Labour MP for the Gower and former Wales rugby international, Tonia Antoniazzi, has responded to the allegations, stressing the need for the Welsh government to set up an independent body to oversee complaints against the WRU. Antoniazzi described the situation as on a level with the issues seen in cricket earlier in 2022 and said that there was no way for women experiencing these issues to stand up to the WRU without fear of damaging their reputation unless they had “big balls and deep pockets”. It was stated by Antoniazzi that without an independent party available to review the allegations, any investigation by the WRU would be equivalent to them “marking their own homework”.

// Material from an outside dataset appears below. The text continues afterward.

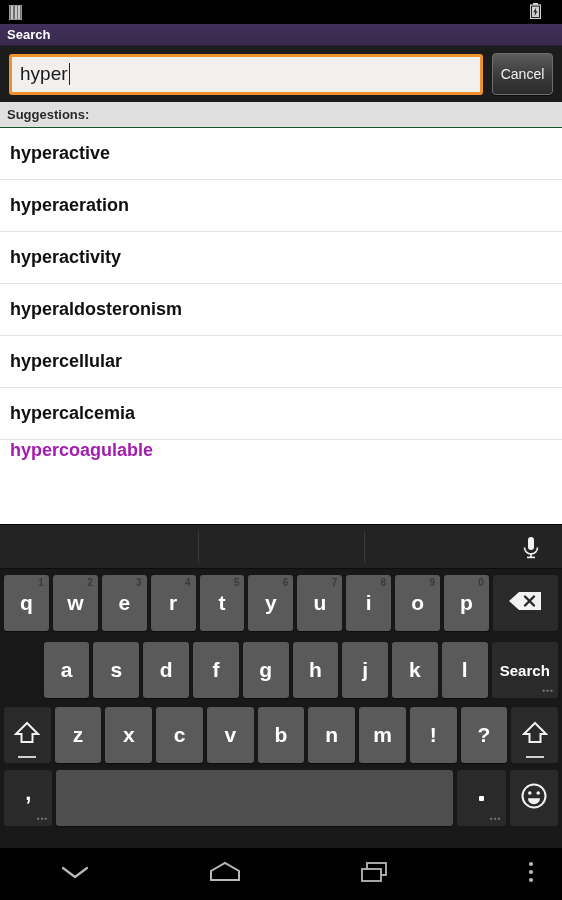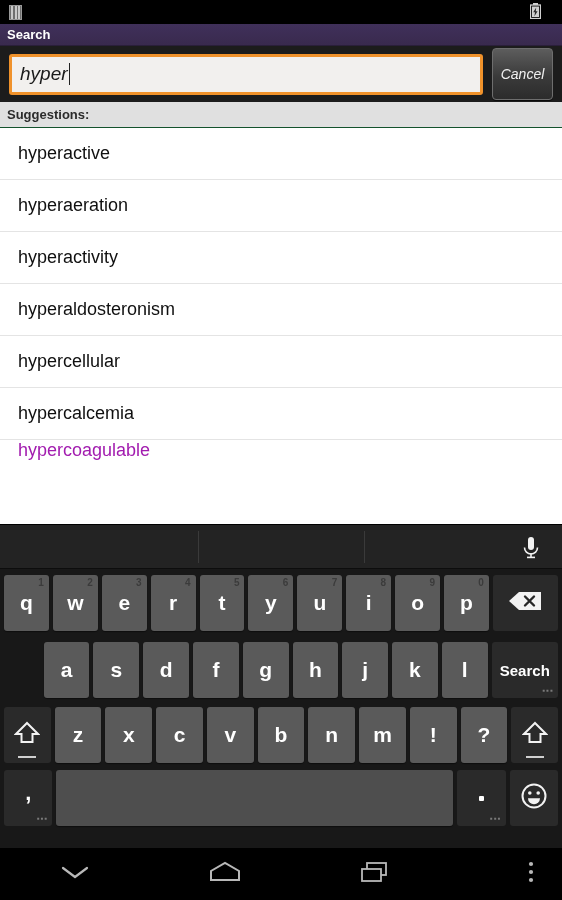"hyper" .searchbar { font-style: italic -> none }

The WRU has denied all of the allegations stating that all allegations and complaints were investigated fully and that they take matters of inclusivity very seriously. In a public statement in January 2023, the WRU stressed that they had robust procedures in place and followed up on all issues with either internal or external investigations. Warrant Gatland, coach of the Welsh men’s team, also denied knowing much about the issues of sexism alleged by WRU employees but stressed that there were “two sides to every story” and that he hoped “both sides [would be [represented]”.

In addition to the allegations of sexism and bullying, a former employee of the WRU, Marc Roberts, reported that senior managers would use racial slurs without action being brought against them. Roberts stated that he was present when WRU management used racial slurs in online staff meetings, attended by senior management, without anyone saying that it was not appropriate. Roberts worked for the WRU for over 20 years but quit this month stating that the culture had got worse in the last five years.

As such, despite the assurances from the WRU that they are working to form a more inclusive environment and taking steps to promote inclusivity, there are certainly issues within the organisation that need addressing.